Sox, Bears could foil Wrigley Field rehab
BY FRAN SPIELMAN City Hall Reporter/fspielman@suntimes.com Nov 13, 2010
The Cubs' plan to use 35 years' worth of amusement tax growth to renovate Wrigley Field could be foiled by the Bears and White Sox.
Two major players could end up blocking the plate, preventing the Cubs from scoring with their plan to use 35 years' worth of amusement tax growth to renovate Wrigley Field: the Bears and White Sox.
Sources said the Cubs' financing plan calls for a 2 percent hotel tax to backstop the Wrigley bonds when bonds used to finance Soldier Field and U.S. Cellular Field are paid off.
Bonds for the Cell will be paid off in 2021. Soldier Field bonds will be retired in 2031. If amusement tax growth is not great enough by then to retire the Wrigley bonds, the Cubs intend to borrow from the hotel tax and pay it back by extending the life of the bonds.
That could force the city and state to forfeit amusement tax growth for even longer than 35 years.
But here's the catch: If the Cubs move to the head of the line, the Bears and Sox could be deprived of the money they may need to complete stadium renovations.
"They're assuming we won't need any major work at Soldier Field and U.S. Cellular Field. These are assets of the state and city that need to be upgraded," said a source familiar with the deal.
"Twenty years from now, the Bears may say, 'For us to stay, we need this and this.' ... The Cubs are saying, 'When the bonds run out, it'll go to us. The hell with you.'"
The Bears and Sox are withholding comment until they know more about the Cubs' financing scheme.
Sox Chairman Jerry Reinsdorf opposed the Soldier Field deal until he got something out of it -- the right to sell naming rights of the former Comiskey Park to finance continued renovations.
Dennis Culloton, a spokesman for the Ricketts family, owner of the Cubs, refused to discuss the financing scheme.

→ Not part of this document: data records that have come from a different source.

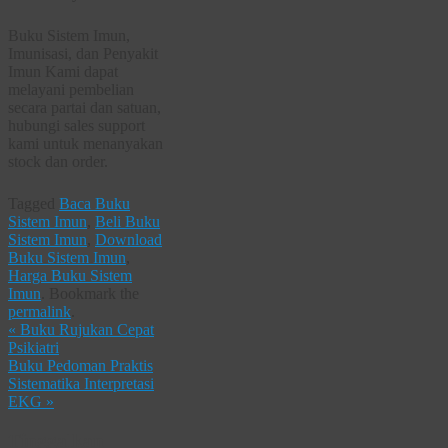
Buku Sistem Imun,
Imunisasi, dan Penyakit
Imun Kami dapat
melayani pembelian
secara partai dan satuan,
hubungi sales support
kami untuk menanyakan
stock dan order.
Tagged
Baca Buku
Sistem Imun
,
Beli Buku
Sistem Imun
,
Download
Buku Sistem Imun
,
Harga Buku Sistem
Imun
.
Bookmark the
permalink
.
«
Buku Rujukan Cepat
Psikiatri
Buku Pedoman Praktis
Sistematika Interpretasi
EKG
»
Tinggalkan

It reportedly calls for $300 million in bonds to be issued in two layers to reduce the pressure on the Cubs to raise ticket prices.
Culloton would only say, "The two other teams should have no concerns because the Ricketts family has a prudent financial plan. It's based on conservative assumptions of attendance levels below the last five years for the team and ticket prices [that would] escalate at a level below the [6 percent] MLB average over the past 10 years. The bonds would be paid off through the amusement tax [growth] generated by those tickets' prices."
Earlier this week, the Cubs asked the city and state to forfeit at least 35 years of amusement tax growth to finance a $200 million renovation of 96-year-old Wrigley Field -- a slight twist on a plan Mayor Daley rejected two years ago.
Friday, mayoral press secretary Jacquelyn Heard said Daley remains "concerned about the impact this would have on Chicago taxpayers."
Two mayoral challengers echoed those concerns.
"While many Chicagoans feel affection for Wrigley Field and the Cubs, I have reservations about asking taxpayers to provide funding to a private company at a time when basic city services like our education and public safety systems are being impacted by the state of the city's finances," said Rahm Emanuel.
Gery Chico also said, "I don't think that's the proper way to fund any renovation of Wrigley Field. Those monies go for essential municipal services -- whether it's police, fire or Streets and Sanitation."
State Senate President John Cullerton is on board with the Cubs' plan and has agreed to sponsor it. But the General Assembly may not be the final word.
Since the city and county would be deprived of amusement tax growth for the next 35 years or longer, the deal may also need City Council and County Board approval.